Maintenant que la force internationale est sur place, il y a urgence à ce que l'aide humanitaire internationale puisse rejoindre rapidement les personnes déplacées et réfugiées, qui risquent de mourir de faim et de maladie. La Communauté internationale doit aussi veiller sur leur protection et sur leur retour dans des conditions de sécurité et de liberté. Je pense en particulier aux personnes qui ont été forcées à fuir au Timor occidental.

En outre, comme Madame le Haut-Commissaire le souligne avec force dans son Rapport, l'établissement d'une Commission internationale d'enquête est une question prioritaire pour faire la vérité sur les événements et évaluer les responsabilités de ceux qui se sont rendus coupables de telles violations. Le dialogue et la réconciliation, que nous prônons tous et pour lesquels l'Eglise est engagée depuis toujours, ne peuvent plus être solidement fondés sans la recherche sereine et impartiale de la justice et de la vérité.
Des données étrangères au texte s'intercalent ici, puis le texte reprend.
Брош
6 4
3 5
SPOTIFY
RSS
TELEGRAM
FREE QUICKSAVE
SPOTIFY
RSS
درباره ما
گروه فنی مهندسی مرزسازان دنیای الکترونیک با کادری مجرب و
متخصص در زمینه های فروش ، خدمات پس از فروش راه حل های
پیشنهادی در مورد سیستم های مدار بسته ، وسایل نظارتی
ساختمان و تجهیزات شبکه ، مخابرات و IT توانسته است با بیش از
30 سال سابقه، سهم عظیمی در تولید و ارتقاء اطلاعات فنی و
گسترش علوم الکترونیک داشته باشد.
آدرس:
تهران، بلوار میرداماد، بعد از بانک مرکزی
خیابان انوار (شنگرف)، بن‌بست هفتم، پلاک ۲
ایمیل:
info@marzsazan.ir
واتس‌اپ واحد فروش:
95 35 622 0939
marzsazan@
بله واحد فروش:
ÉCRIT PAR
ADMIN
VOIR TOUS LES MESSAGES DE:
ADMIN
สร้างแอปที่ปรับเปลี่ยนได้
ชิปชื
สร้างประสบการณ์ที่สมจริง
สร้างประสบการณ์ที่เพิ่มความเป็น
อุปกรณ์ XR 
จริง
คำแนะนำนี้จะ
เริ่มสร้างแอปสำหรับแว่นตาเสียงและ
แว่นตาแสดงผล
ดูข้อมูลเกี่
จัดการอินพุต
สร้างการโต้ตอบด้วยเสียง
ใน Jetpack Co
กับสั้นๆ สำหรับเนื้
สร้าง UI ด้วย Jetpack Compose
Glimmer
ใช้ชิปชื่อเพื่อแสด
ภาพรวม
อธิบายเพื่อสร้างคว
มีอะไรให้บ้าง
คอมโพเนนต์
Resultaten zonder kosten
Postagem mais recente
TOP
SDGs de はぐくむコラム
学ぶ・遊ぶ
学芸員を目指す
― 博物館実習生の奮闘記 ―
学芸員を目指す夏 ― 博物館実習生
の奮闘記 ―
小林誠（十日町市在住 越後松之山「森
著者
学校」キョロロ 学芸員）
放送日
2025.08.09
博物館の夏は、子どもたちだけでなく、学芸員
Enfin, il faut désormais se tourner vers l'avenir. Le Saint-Siège exprime sa confiance que la force multinationale mandatée par l'ONU pourra accomplir la tâche qui lui a été fixée sans trop de difficultés et que la Communauté internationale saura accompagner jusqu'au bout le processus de transition amorcé et s'accorder sur une aide massive à apporter à cette population en vue de la reconstruction du Timor oriental.